When he had gone, she pulled out Kathleen’s letter, turning it over twice, three times, as if the outside could tell her anything. It was a fat letter; it had been posted the day before.
She feared reading it, in case it shook her resolve. Kathleen might have been abrupt on the day they split up, but clearly she had a lot to say now. The temptation to read it – just to read it, not to respond – was huge.
Yet it could only be anger, or pleading. Neither of which Pen felt up to facing.
She couldn’t cross it out and say ‘Return to sender’, since there was no sender’s name. Though that would have been the best way to tell Kathleen it was futile – just as Kathleen herself had done to Derrick, more than a decade ago.
Neither could she write ‘Not at this address’, or the thing would go back to some dead-letter office, she supposed, until someone figured out how to find ‘Pen Stone’, or else binned it. But still not a good idea, in case it ever fell into curious hands.

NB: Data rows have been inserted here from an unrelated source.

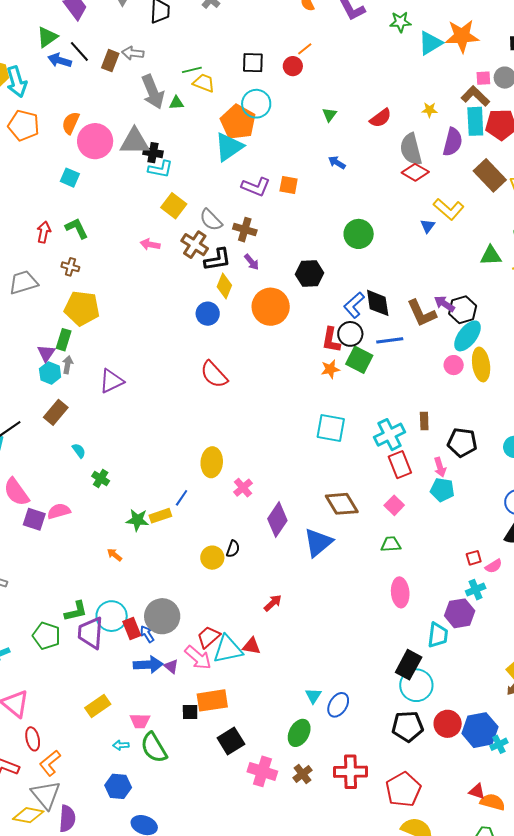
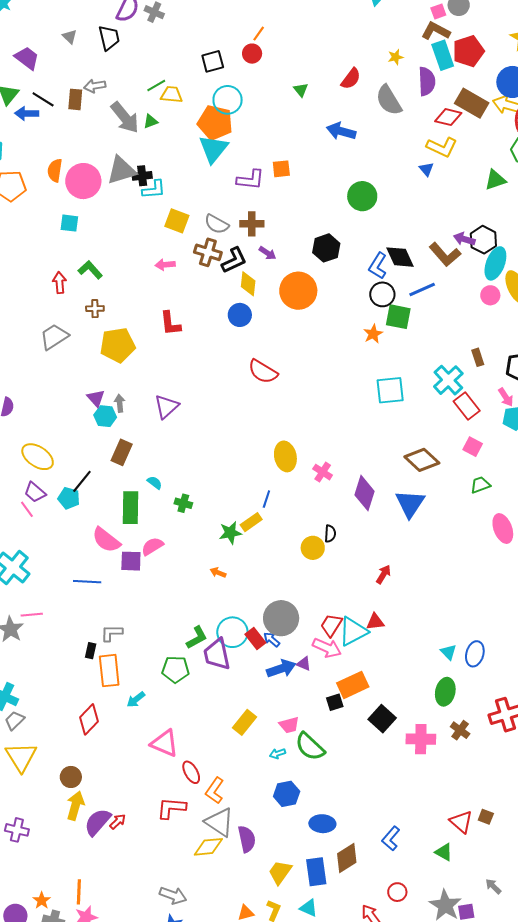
blue arrow: (337, 162) -> (341, 131), moved, size x1.6
red diamond: (415, 172) -> (448, 117), moved
green rectangle: (64, 340) -> (130, 508), moved, size x1.5
red L-shape: (331, 340) -> (170, 323), moved

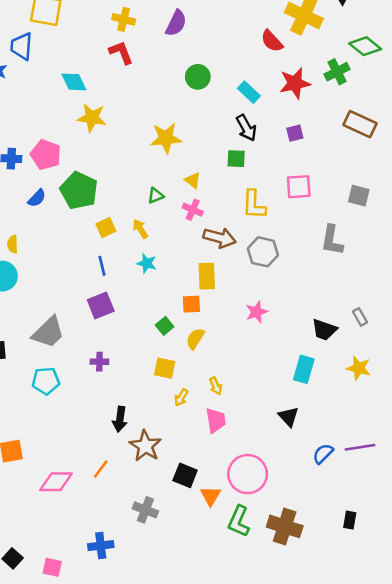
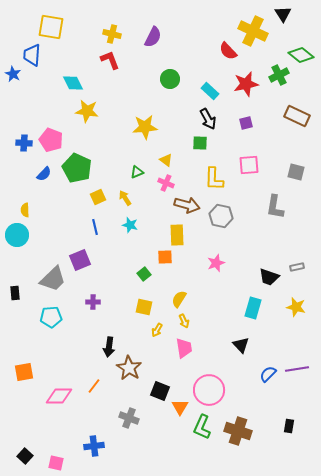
purple square: (101, 305) -> (80, 260), moved
gray rectangle: (360, 317) -> (297, 267), turned -72
yellow semicircle: (195, 339) -> (179, 299), moved

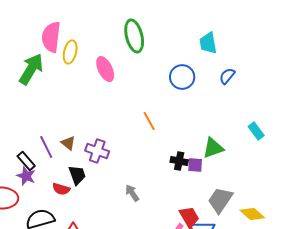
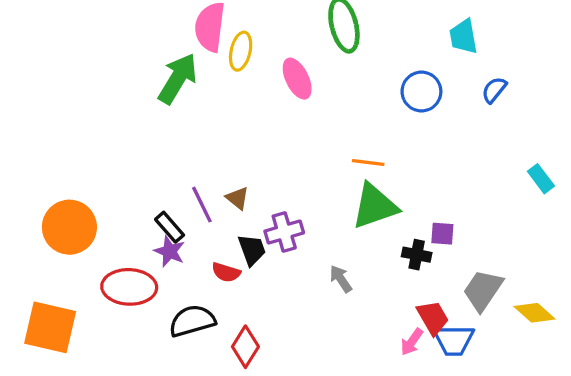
orange line: (149, 121) -> (368, 163), turned -54
green triangle: (213, 148) -> (375, 206), moved, size x1.4
purple cross: (97, 151) -> (284, 232), moved, turned -35
black cross: (179, 161) -> (417, 255), moved

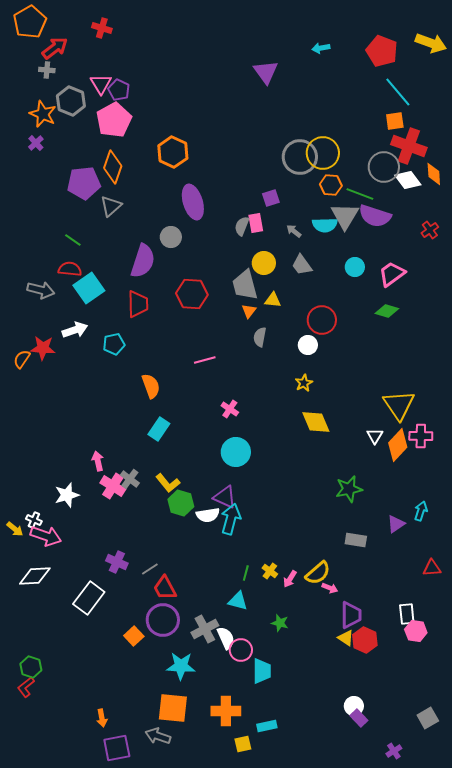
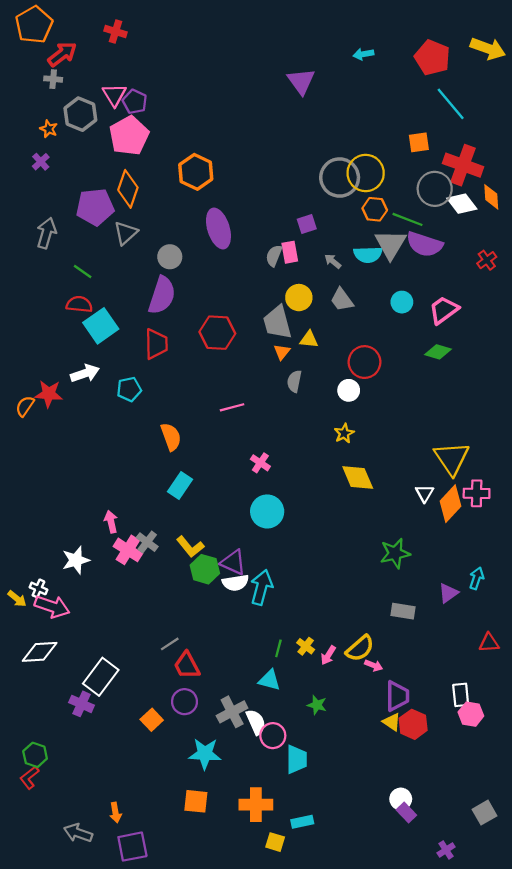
orange star: (43, 114) -> (49, 129), size x0.6
orange square: (395, 121) -> (419, 142), moved
gray circle: (171, 237) -> (170, 257), moved
gray arrow: (41, 290) -> (46, 233), moved, turned -88
purple triangle: (225, 497) -> (233, 562), moved
purple cross: (117, 562) -> (82, 704), moved
purple circle: (163, 620) -> (185, 702), size x0.7
orange square: (173, 708) -> (196, 801), size x0.7
gray arrow: (158, 736) -> (78, 833), moved
yellow square: (243, 744) -> (275, 842), turned 30

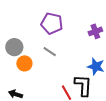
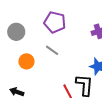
gray circle: (14, 47) -> (16, 32), moved

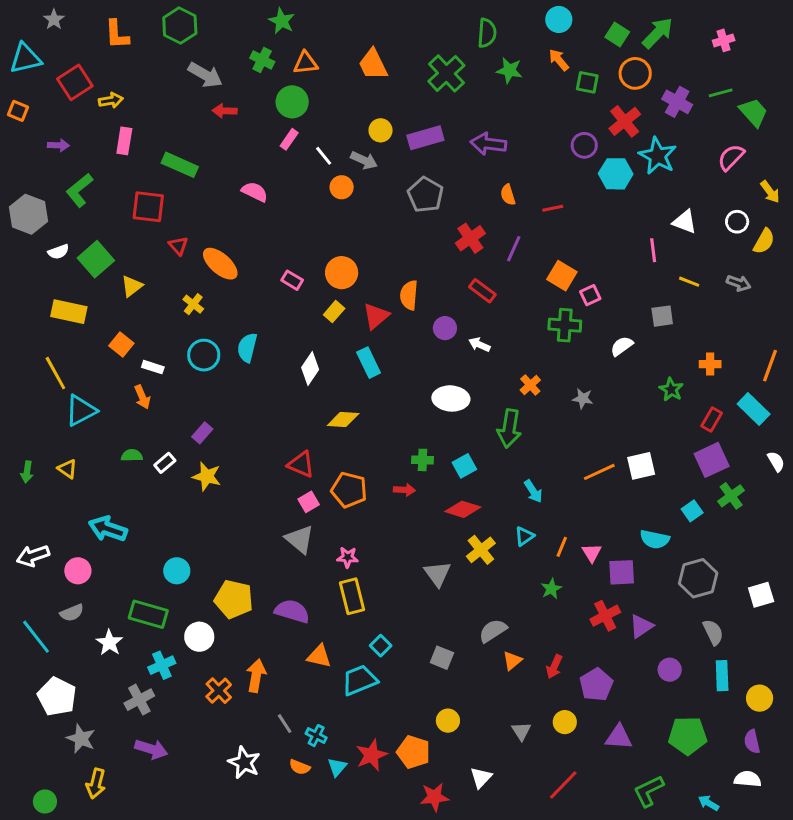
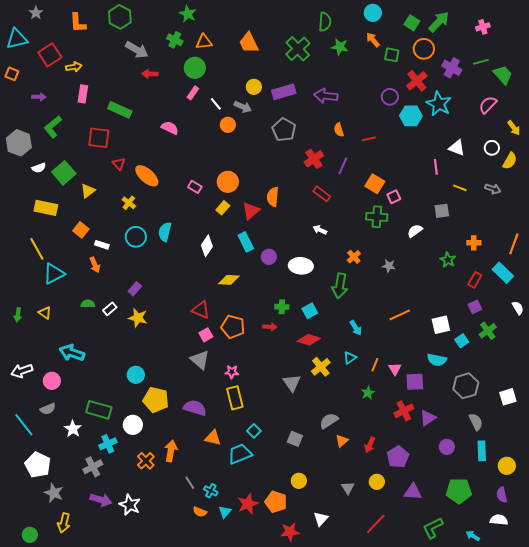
purple circle: (445, 328) -> (269, 257), moved
purple square: (712, 460) -> (475, 307), size x0.6
white square: (641, 466) -> (441, 325), moved
cyan circle: (177, 571) -> (136, 375), moved
white star: (244, 763) -> (130, 505), moved

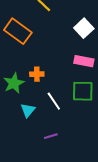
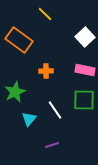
orange cross: (37, 74) -> (46, 71), moved

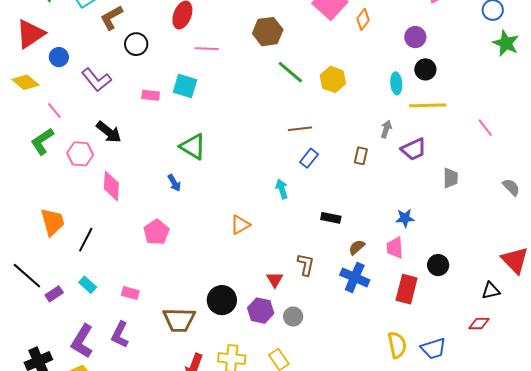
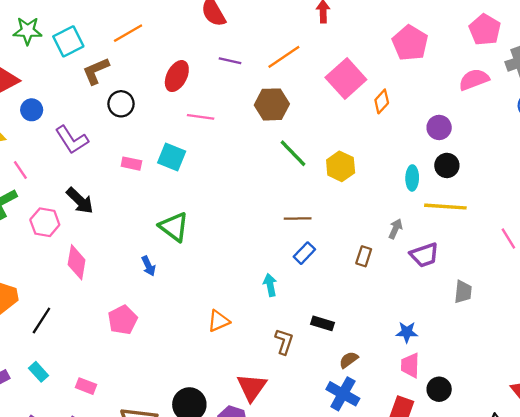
pink trapezoid: (395, 248) -> (410, 365), moved
brown L-shape: (306, 265) -> (284, 342), moved
red triangle: (275, 280) -> (252, 387), size x1.6

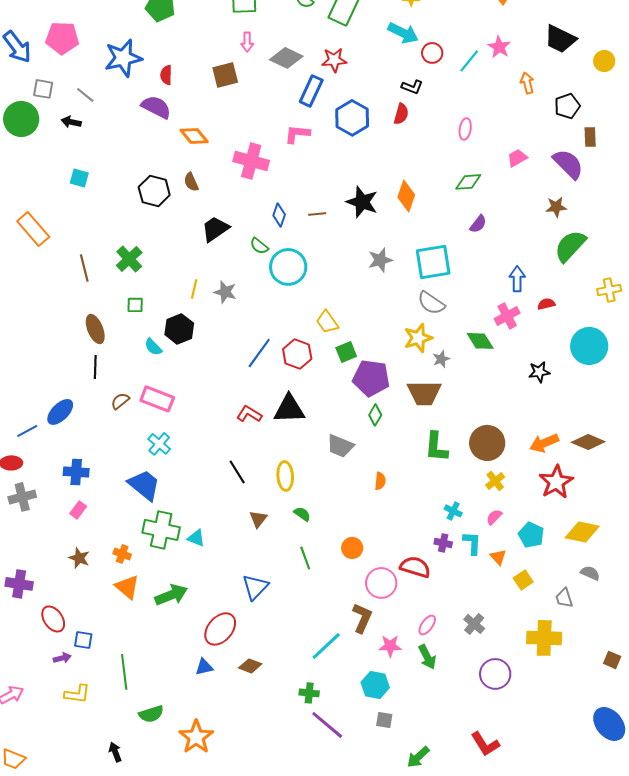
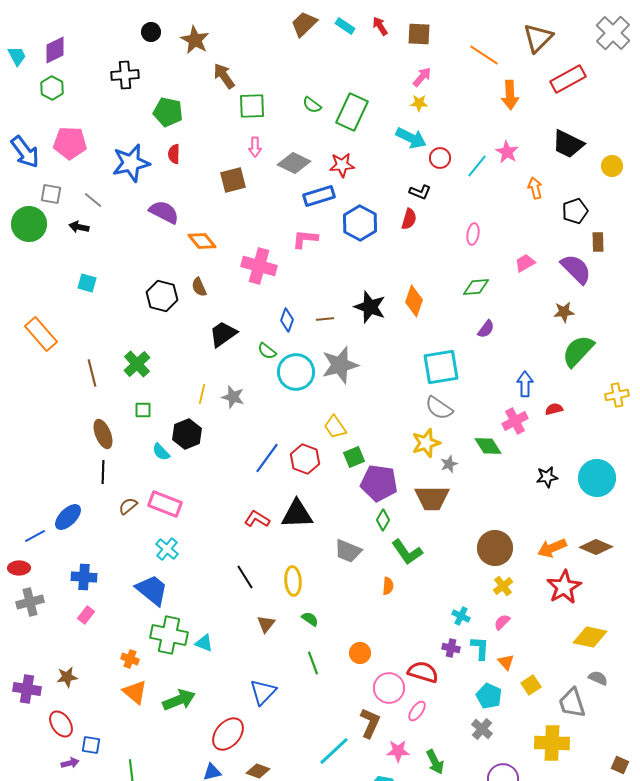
red semicircle: (166, 75) -> (174, 154), moved
blue rectangle: (311, 91) -> (319, 196), turned 48
gray star: (380, 260) -> (340, 365), moved, size x1.5
cyan circle: (589, 346) -> (597, 478), moved
green L-shape: (436, 447) -> (407, 552), moved, turned -40
cyan pentagon: (531, 535) -> (489, 696), moved
brown star: (79, 558) -> (67, 677), moved, turned -30
gray trapezoid: (564, 598) -> (572, 703), size x1.5
pink ellipse: (427, 625) -> (417, 711), moved

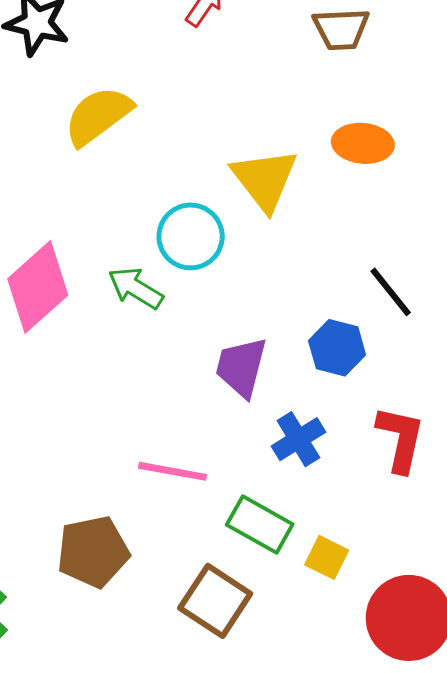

She opened the Bushman stove: it was musty and foul from disuse, even though Derrick had cleaned out the ash at the end of winter.
At first the letter, sealed and compact, wouldn’t catch, so she scrunched up some newspaper and thrust it in to build a little pyre.
To crown the pile, she went into the former study and reached down the old letter Derrick had sent to Kathleen, the letter that had started everything. Now was the time, if ever. Pulled open and torn into pieces, it punched the air at once into lucid flame.
Pen sat carefully by the glass door, and pulled the handle back into locking position.
‘You shouldn’t use the fireplace in this weather, you could send up burning ash and set off the whole bush out there.’
Pen turned, incredulous. Her mother stood just inside the glass sliding door, untying a large-brimmed sunhat and patting her hair.
‘It’s not the fireplace,’ Pen said, standing up, ‘it’s the stove.’ But she knew her mother was right.